Но не успела далеко отойти, как почувствовала что-то странное. «Так, стоп», – приказала она своим ногам. Ника пока не до конца понимала, на что смотрит. Вроде самый обычный двор, ничем не отличающийся от десятка таких же, что девушка только что прошла. Но что-то здесь не так. Чувство такое родное, знакомое, будто вернулась в двор детства и не можешь не предаться воспоминаниям. Только вот рядом с настоящим домом детства Ника всегда начинала задыхаться, а здесь будто впервые в жизни дышать было легко. Ноги сами пошли вглубь. Ника не заметила туман, который поднимался от подошв ее ботинок все выше, обволакивая горло, застилая глаза. Не заметила холодные руки, которые обняли ее и потащили внутрь. Она снова и снова повторяла себе, что пора идти домой, но почему-то не хотела верить, что ее дом не здесь. «Как хорошо, – последняя мысль, которую она успела поймать, чувствуя, как растворяется в темноте, – неужели и я наконец-то умерла».

Августы и Хильда – Снова тот самый бар

Улица Ильинка

Легко притвориться, что никто ничего не может изменить, что мы живём в мире, где общество огромно, а личность меньше, чем ничто, атом в стене, зернышко на рисовом поле. Но правда состоит в том, что личности меняют мир снова и снова, личности создают будущее, и они делают это, представляя, что вещи могут быть другими.

Нил Гейман

– Что с тобой сегодня? – спросил Август, не выдержав целого дня наблюдений за подругой, в течение которого она, обычно громкая и заполняющая собой пространство, не произнесла ни слова, – ты вся в себе, что-то случилось?

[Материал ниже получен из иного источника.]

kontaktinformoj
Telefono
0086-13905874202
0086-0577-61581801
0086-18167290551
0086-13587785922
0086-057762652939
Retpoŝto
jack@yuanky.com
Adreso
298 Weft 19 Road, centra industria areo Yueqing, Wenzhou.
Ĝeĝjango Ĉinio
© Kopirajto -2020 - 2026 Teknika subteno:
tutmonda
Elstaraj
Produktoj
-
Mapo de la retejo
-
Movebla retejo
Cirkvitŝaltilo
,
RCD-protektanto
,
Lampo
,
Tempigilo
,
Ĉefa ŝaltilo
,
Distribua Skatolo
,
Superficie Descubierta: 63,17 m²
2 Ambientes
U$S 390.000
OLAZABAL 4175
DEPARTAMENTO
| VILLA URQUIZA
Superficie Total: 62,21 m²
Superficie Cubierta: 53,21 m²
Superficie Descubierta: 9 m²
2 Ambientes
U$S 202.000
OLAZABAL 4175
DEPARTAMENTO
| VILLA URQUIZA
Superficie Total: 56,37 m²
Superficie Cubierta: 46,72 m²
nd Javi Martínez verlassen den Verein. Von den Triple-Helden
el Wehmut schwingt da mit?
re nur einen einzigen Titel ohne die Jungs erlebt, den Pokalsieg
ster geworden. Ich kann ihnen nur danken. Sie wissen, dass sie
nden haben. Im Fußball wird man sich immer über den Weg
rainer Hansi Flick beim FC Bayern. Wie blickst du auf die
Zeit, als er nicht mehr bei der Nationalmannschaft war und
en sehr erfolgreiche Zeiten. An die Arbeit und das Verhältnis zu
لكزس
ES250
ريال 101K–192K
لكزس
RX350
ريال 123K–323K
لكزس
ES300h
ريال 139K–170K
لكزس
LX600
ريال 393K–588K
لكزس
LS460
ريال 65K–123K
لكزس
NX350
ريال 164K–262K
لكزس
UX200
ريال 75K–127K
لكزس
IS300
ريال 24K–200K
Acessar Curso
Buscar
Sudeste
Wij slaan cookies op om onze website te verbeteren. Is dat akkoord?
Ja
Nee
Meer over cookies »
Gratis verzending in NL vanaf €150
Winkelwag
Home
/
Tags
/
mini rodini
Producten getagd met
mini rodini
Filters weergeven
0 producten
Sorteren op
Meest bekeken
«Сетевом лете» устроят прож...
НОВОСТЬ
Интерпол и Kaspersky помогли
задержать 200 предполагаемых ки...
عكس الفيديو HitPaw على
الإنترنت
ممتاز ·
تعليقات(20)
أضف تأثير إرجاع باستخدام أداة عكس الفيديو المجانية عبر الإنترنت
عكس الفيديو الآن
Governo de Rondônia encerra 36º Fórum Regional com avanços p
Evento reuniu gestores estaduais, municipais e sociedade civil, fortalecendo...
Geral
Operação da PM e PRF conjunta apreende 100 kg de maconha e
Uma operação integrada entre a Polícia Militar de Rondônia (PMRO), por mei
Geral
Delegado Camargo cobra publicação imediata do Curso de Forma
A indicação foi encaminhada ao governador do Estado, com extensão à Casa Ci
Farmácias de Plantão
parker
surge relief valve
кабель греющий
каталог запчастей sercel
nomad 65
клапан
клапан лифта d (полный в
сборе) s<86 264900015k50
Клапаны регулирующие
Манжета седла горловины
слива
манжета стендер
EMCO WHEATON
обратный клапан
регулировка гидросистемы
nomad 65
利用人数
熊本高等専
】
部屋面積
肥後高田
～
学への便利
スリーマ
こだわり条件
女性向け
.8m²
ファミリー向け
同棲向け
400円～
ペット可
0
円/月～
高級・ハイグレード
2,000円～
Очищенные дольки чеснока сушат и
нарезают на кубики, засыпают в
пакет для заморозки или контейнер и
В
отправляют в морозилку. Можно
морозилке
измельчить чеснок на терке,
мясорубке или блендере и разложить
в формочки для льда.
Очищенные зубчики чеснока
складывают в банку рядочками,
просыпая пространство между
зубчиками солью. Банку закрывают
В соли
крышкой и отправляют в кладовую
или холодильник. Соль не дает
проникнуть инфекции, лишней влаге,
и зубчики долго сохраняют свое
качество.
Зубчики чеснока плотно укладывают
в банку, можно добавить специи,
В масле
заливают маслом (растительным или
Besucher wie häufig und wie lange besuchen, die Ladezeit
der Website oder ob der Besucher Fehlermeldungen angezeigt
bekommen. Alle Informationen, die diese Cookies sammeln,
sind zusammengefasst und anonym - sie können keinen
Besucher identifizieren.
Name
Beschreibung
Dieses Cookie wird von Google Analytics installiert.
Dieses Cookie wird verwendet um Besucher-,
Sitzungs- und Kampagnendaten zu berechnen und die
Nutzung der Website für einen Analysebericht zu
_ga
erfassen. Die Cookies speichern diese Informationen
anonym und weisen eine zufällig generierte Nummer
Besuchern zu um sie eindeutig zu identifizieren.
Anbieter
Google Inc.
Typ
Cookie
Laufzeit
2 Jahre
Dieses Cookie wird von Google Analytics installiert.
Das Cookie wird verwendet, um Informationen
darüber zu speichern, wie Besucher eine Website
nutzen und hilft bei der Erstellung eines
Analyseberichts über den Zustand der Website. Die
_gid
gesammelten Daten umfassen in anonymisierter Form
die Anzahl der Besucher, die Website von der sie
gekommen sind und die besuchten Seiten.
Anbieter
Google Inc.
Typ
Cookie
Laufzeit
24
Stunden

– Просто предчувствие дурное, – помедлив, ответила она. Ей хотелось сказать намного больше. Сказать, что уже какое-то время она просыпается с ножом в груди. Сказать, что, глядя в окно, она видит не свою уже родную Москву, а пепел. Сказать, что в ее горле поселился сгусток тумана и душит, и давит. Но Августу не стоило всего этого знать. Он слишком чувствительный и с чересчур хорошей фантазией. Даже сейчас, прекрасно зная, как работает интуиция и эмпатия подруги, он, услышав лишь о «дурном предчувствии», побелел и начал тревожно кусать губы.

– Да не беспокойся ты так, – скорее продолжила Августина, взяв себя в руки и натянув улыбку, – пока ничего не понятно, а ты же знаешь, что я улавливаю даже незначительные колебания.

– Так же как знаю, что мне ты не говоришь и десятой части того, что чувствуешь на самом деле, – ответил он, глядя на нее серьезно, не с обидой или вызовом, но с беспомощной горечью, и это было хуже всего, – и сейчас не скажешь, это тоже знаю, – добавил он вполголоса, уже отвернувшись.

Это был давний спор. Августина не знала, что именно заставляет ее скрывать свои чувства от друга: то ли забота о его нервном сердце, то ли нежелание взваливать на себя еще и его переживания, которые она не сможет не почувствовать, то ли просто привычка притворяться. Если ты с рождения окружена месивом из своих и чужих эмоций, то быстро начинаешь отстраняться от всего, чтобы не сойти с ума. Следом ты разбираешься, в каких ситуациях какое выражение лица уместнее всего «надеть», и только потом годами учишься выделять собственные искренние переживания и проживать их. Во всем этом она была одна, никаких наставников, никого, кто бы столкнулся с похожим и мог помочь апутавшемуся ребенку, ни книг, ни кино. Как можешь, так и выкручивайся. И сколько бы они ни прошли вместе с Августом, как бы ни доверяли друг другу, дружеское плечо проблемы не решит, не исцелит сердце, состоящее из одних рубцов. Есть испытания, которые нужно пройти в одиночку. Но Августина не была готова, не сейчас. Август злился на подругу, что та не хочет на него положиться, считает его слишком слабым и чувствительным, а девушка злилась не только на то, что он не может ее понять, но и на себя, на свою трусость и гордость. Все годы, что они дружат, эта злость росла сначала из печали, а теперь постепенно превращалась в обиду и беспомощность. Как же хотелось вернуть все, как было, не лезть внутрь себя, продолжать плыть, куда несет поток.